In particular, there is a need in the country for industry-specific reports that are currently provided exclusively from large consulting firms, which typically are very costly and thus inaccessible for small- and medium-sized enterprises (SMEs) or entrepreneurs.
Regarding implementation, the school looked for innovative models for the new outlet. Businesspeople were to be involved in different stages of the elaboration. There was an extensive discussion regarding the financial model: Should the school charge for these reports, for example via a subscription model? Or should we look for specific sponsors? Given the importance of generating significant impact, the school chose an open-distribution model with a sponsor. Choosing the sponsor was also challenging: it needed to be a firm that would not affect the neutrality of the report (e.g., a pharmaceutical firm should not sponsor a pharmaceutical industry study).

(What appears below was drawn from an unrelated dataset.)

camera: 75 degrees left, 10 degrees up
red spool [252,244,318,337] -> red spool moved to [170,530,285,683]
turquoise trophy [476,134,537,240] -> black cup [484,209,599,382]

Industrial Studies is a series of reports, each of them devoted to a specific industry. Each report (around 40 pages) includes a general outlook of the industry, specific industry factors, special focus (that includes something relevant to the sector), strategic industrial analysis, and sustainability sections. This last section analyzes the industry regarding the United Nation’s Sustainable Development Goals, identifying weaknesses and strategies to tackle them. There is also a “Vision” sector, with a general perspective of the industry from the point of view of an expert.

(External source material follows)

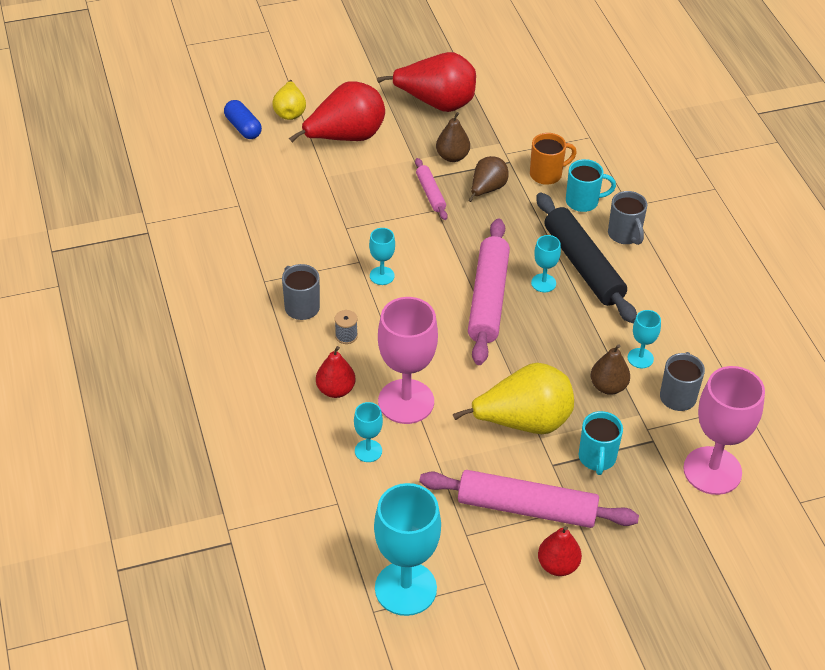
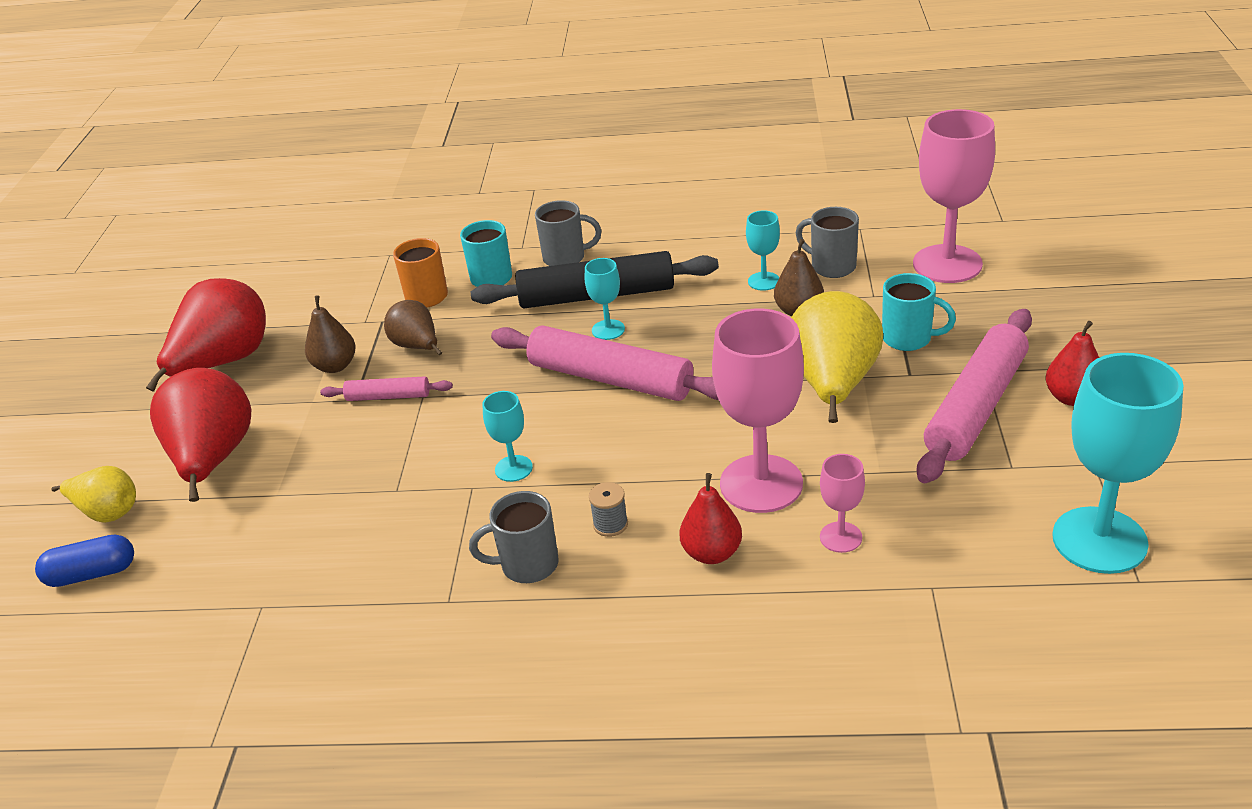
camera: 65 degrees left, 10 degrees down
turquoise goblet [354,402,383,462] -> pink goblet [820,454,865,553]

During the pilot phase, which was developed during 2015, the first two reports were prepared: pharmaceutical industry and tourism. The pilot phase was funded exclusively by the school. After this initial phase, the school searched for a sponsor and chose Fidesbur, a local tax and accounting consulting firm—founded by two alumni.
The elaboration process is very collaborative: there is a unit at the school composed by a senior researcher and two research assistants. This unit writes the first draft that is presented to a select group of stakeholders of the respective industry—businessmen, government, chambers, and so on. In a working lunch, they review the draft, suggest improvements, and recommend the special focus. Afterward, the unit prepares the second draft and invites a specific faculty member or businessperson to write the “Vision” section.
During 2016, five reports were completed and reports for 2017 are underway. An event is also being planned for early 2017 to present results from the studied industries to respective stakeholders.
Industrial Studies has had significant impact in strengthening links with the private sector. There have been seven working lunches, each with 15 prominent business representatives that have allowed the school to increase its relevance in the community. Some of the attendees have later become closer to the school, participating in other events, as well as members of advisory councils.
The reports have had an important influence in the media. As of October 2016, there were more than 8,000 interactions with the five reports that are available online. Several of them have also been reported in local press articles. Every report is distributed to faculty, students, alumni, chambers, and international organizations (Inter-American Development Bank, World Bank, etc.).
The school also anticipates significant impact on teaching and research: it aims to have the Industrial Studies report as part of consulting materials for some of the courses and as input for faculty research.